The sagittal diameter of the cervical spinal canal on roentgenograms in normal adult Japanese aged 15 years or over, 505 males and 492 females, was investigated to define the normal distribution and lower limit. Lateral roentgenograms of cervical spinal canals were taken at a constant focus-film distance of 1.5 m. The mean +/- SD magnification coefficient was 1.17 +/- 0.02. The mean +/- SD sagittal diameters of the cervical spinal canals at each vertebral level were: C-1, 21.0 +/- 2.2 mm; C-2, 18.0 +/- 1.7 mm; C-3, 15.8 +/- 1.5 mm; C-4, 15.2 +/- 1.5 mm; C-5, 15.3 +/- 1.5 mm; C-6, 15.7 +/- 1.5 mm; and C-7, 15.9 +/- 1.4 mm. The lowest mean -2 SD values were: C-1, 16.6 mm; C-2, 14.6 mm; C-3: 12.8 mm; C-4, 12.2 mm; C-5, 12.3 mm; C-6, 12.7 mm; and C-7, 13.1 mm. The smallest diameter was at the C-4 level, but there was no significant difference between values at the C-4 and C-5 levels. Males had significantly larger diameters than females (mean difference 0.8 mm) (p < 0.01). Younger subjects had greater diameters than older subjects. The incidence of spondylotic changes was 40.1% in subjects aged 50-59 years, 57.7% in those aged 60-69 years, and 76.6% in those aged 70-79 years. Males had a higher incidence than females. Ossification of the posterior longitudinal ligament was observed in 2.1% of all subjects.
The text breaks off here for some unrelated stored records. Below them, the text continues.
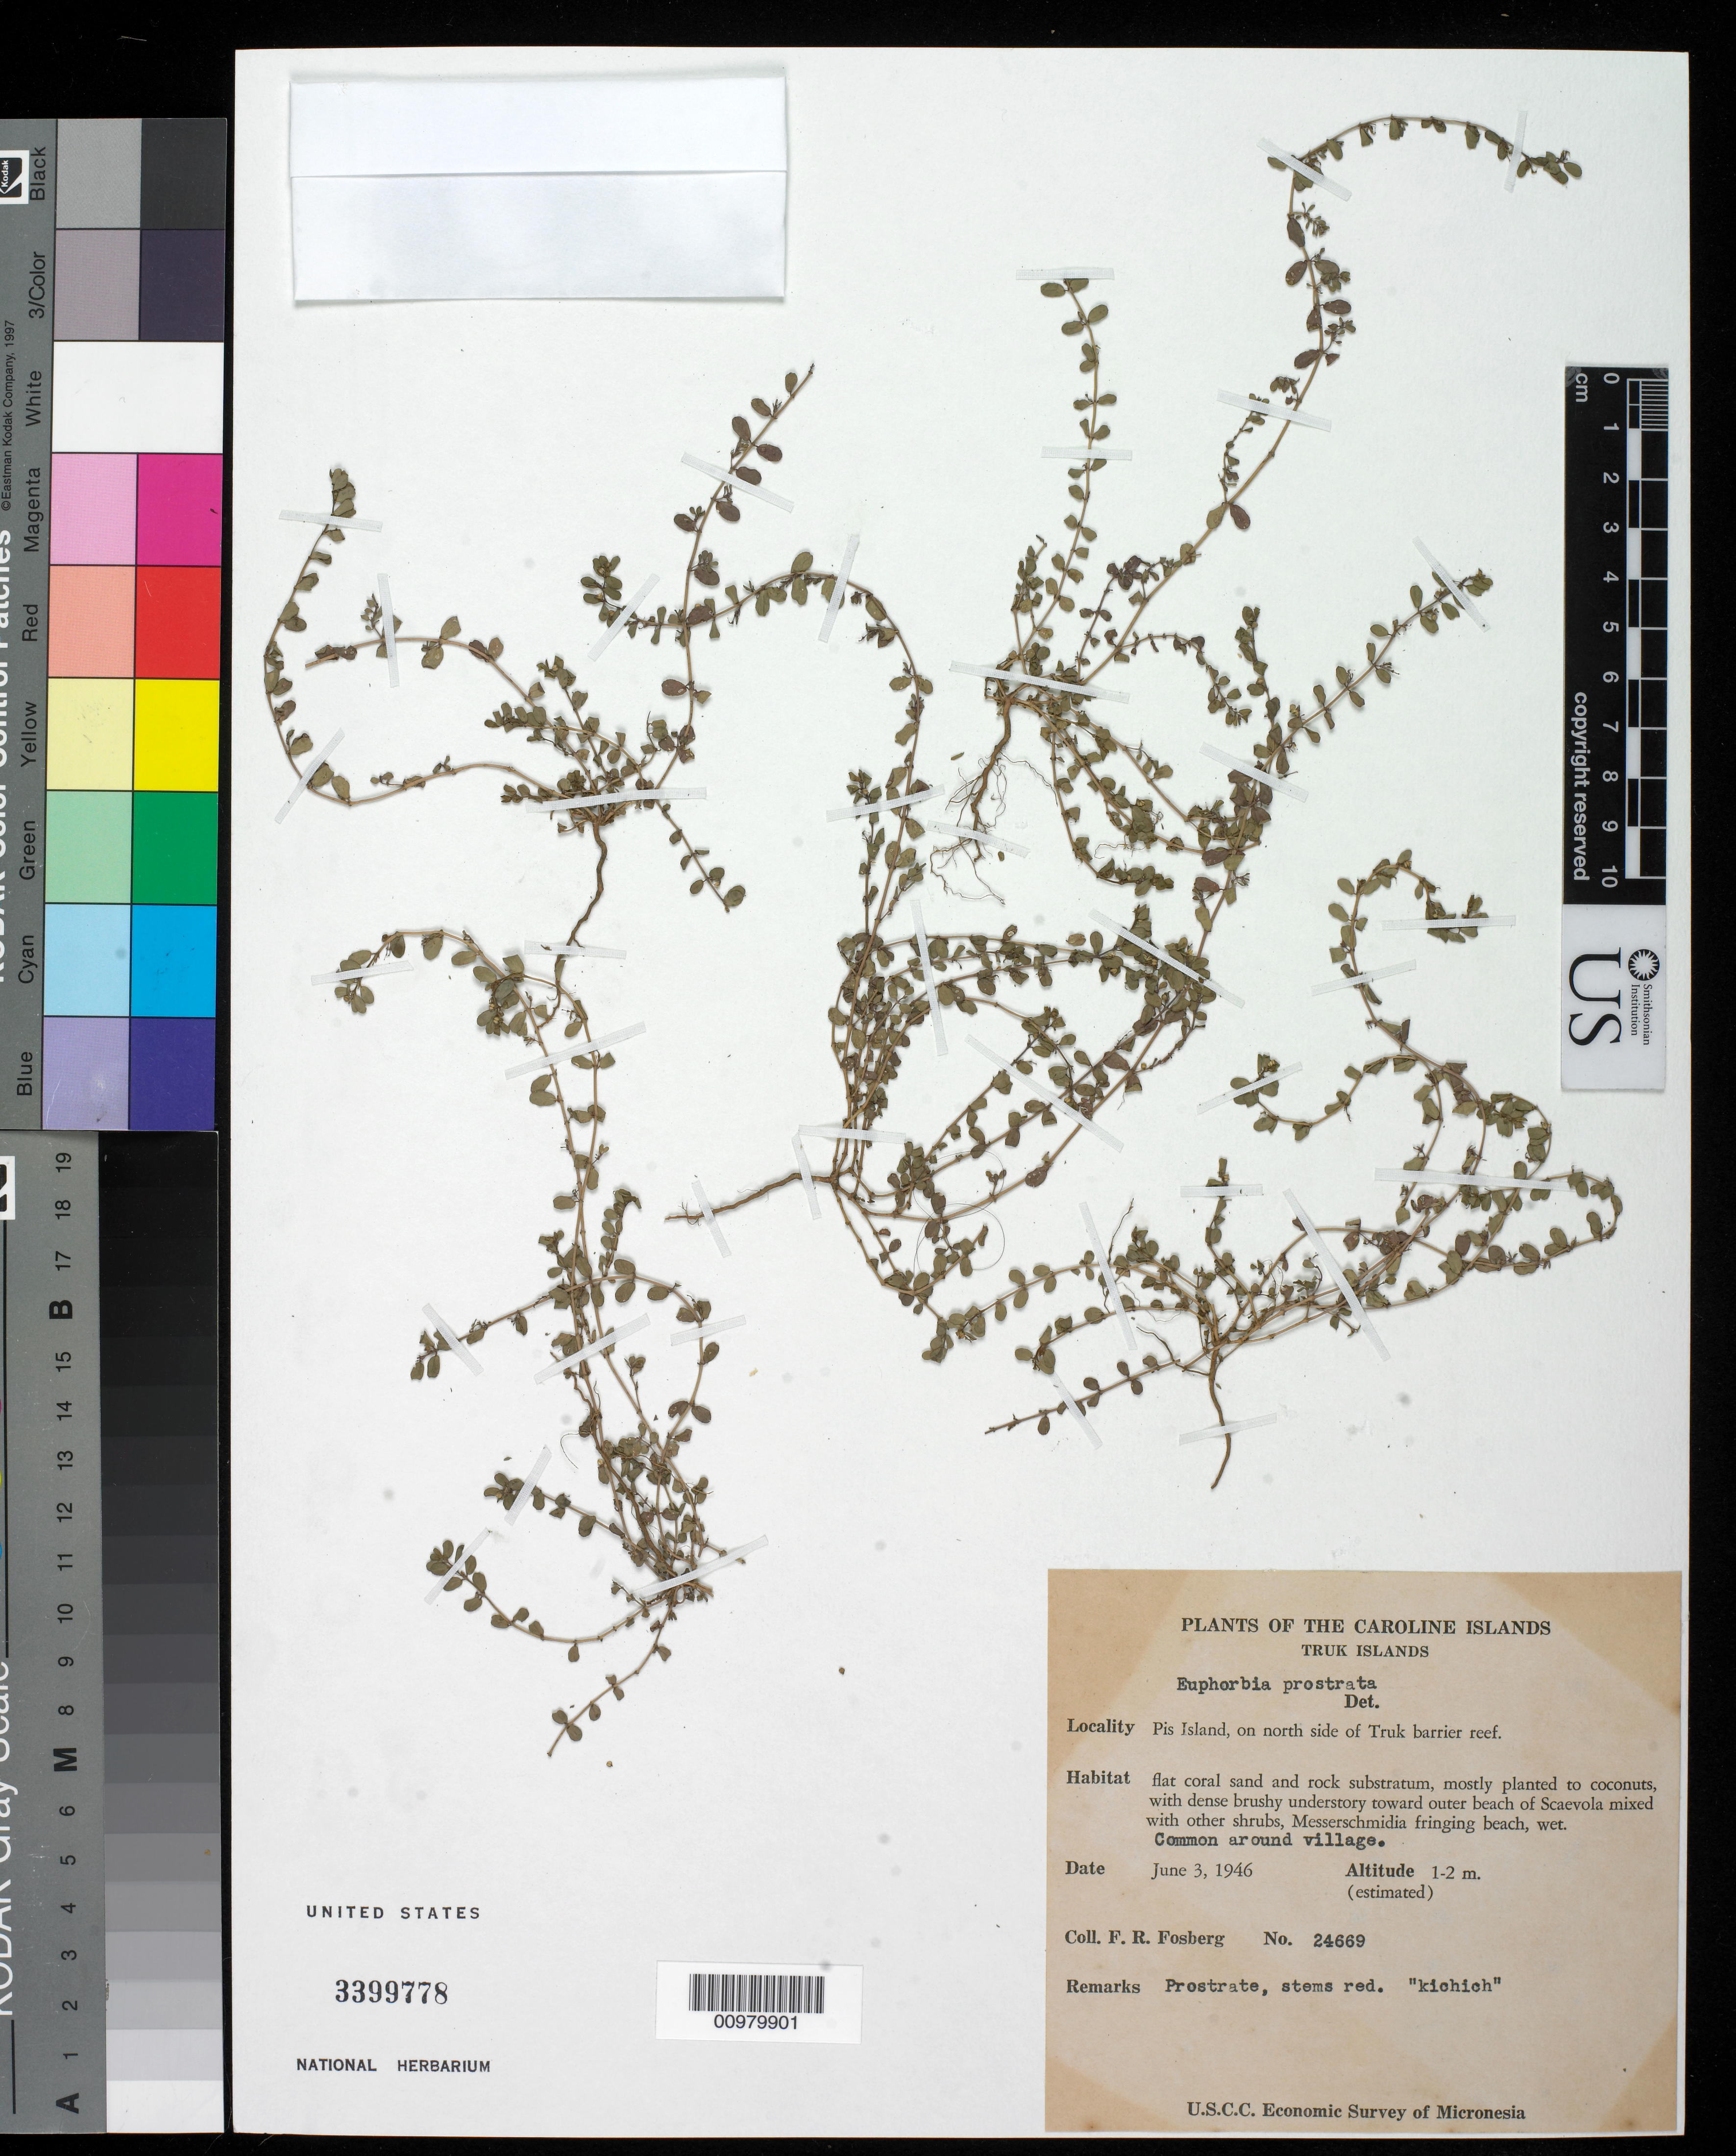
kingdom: Plantae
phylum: Tracheophyta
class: Magnoliopsida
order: Malpighiales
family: Euphorbiaceae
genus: Euphorbia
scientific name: Euphorbia prostrata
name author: Aiton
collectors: F. R. Fosberg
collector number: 24669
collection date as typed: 03 Jun 1946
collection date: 1946-06-03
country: Micronesia, Federated States of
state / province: Truk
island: Losap Atoll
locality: Pis Islet, N side of Turk barrier reef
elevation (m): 1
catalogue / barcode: US 3399778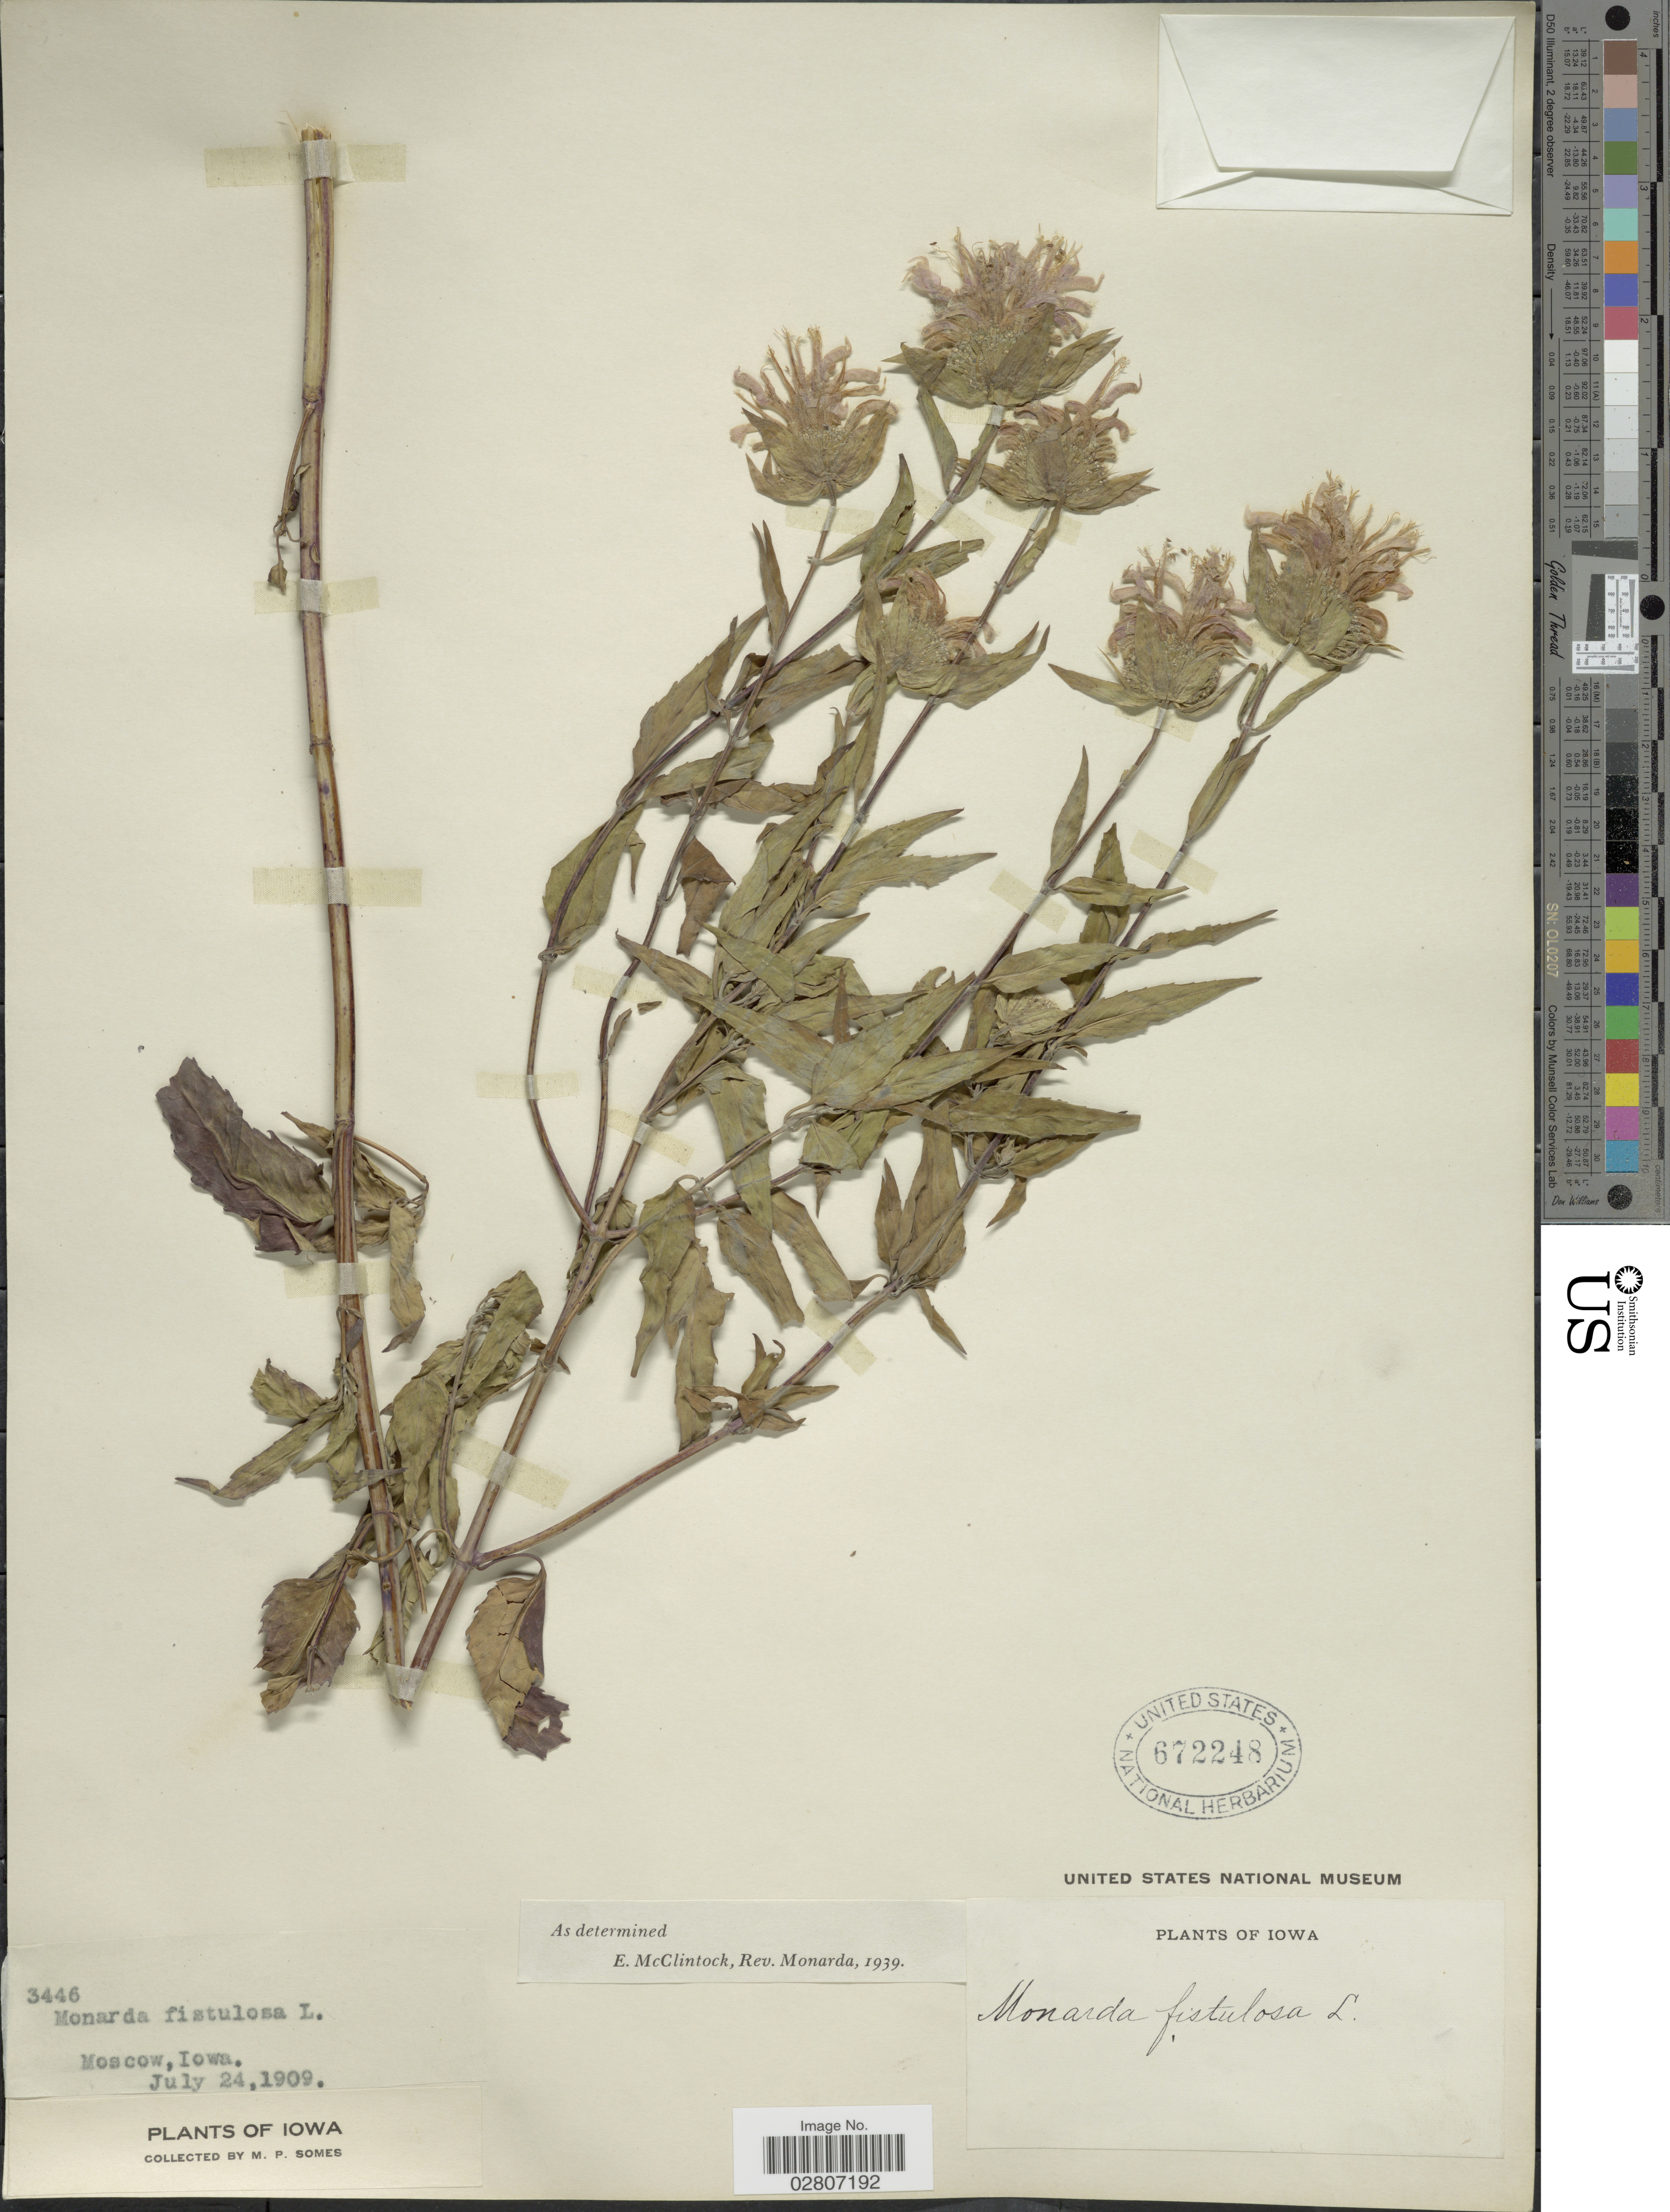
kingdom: Plantae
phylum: Tracheophyta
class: Magnoliopsida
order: Lamiales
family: Lamiaceae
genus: Monarda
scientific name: Monarda fistulosa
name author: L.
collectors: M. Somes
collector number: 3446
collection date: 1909-07-24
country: United States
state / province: Iowa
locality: Moscow.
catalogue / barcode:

This study suggests that patients with a sagittal diameter in the cervical spinal canal of less than 12 mm have a high risk of cervical myelopathy.

摘要

为确定正常范围及下限,对15岁及以上的505名日本成年男性和492名成年女性的颈椎管矢状径进行了X线片研究。颈椎管的侧位X线片在1.5米的固定焦-片距离下拍摄。平均±标准差放大系数为1.17±0.02。各椎体水平颈椎管的平均±标准差矢状径分别为:C-1,21.0±2.2毫米;C-2,18.0±1.7毫米;C-3,15.8±1.5毫米;C-4,15.2±1.5毫米;C-5,15.3±1.5毫米;C-6,15.7±1.5毫米;C-7,15.9±1.4毫米。最低的平均-2标准差数值分别为:C-1,16.6毫米;C-2,14.6毫米;C-3,12.8毫米;C-4,12.2毫米;C-5,12.3毫米;C-6,12.7毫米;C-7,13.1毫米。最小直径位于C-4水平,但C-4和C-5水平的数值之间无显著差异。男性的直径显著大于女性(平均差异0.8毫米)(p<0.01)。年轻受试者的直径大于年长受试者。50-59岁受试者的脊柱退变发生率为40.1%,60-69岁者为57.7%,70-79岁者为76.6%。男性的发生率高于女性。在所有受试者中,后纵韧带骨化的发生率为2.1%。本研究表明,颈椎管矢状径小于12毫米的患者发生颈椎病的风险较高。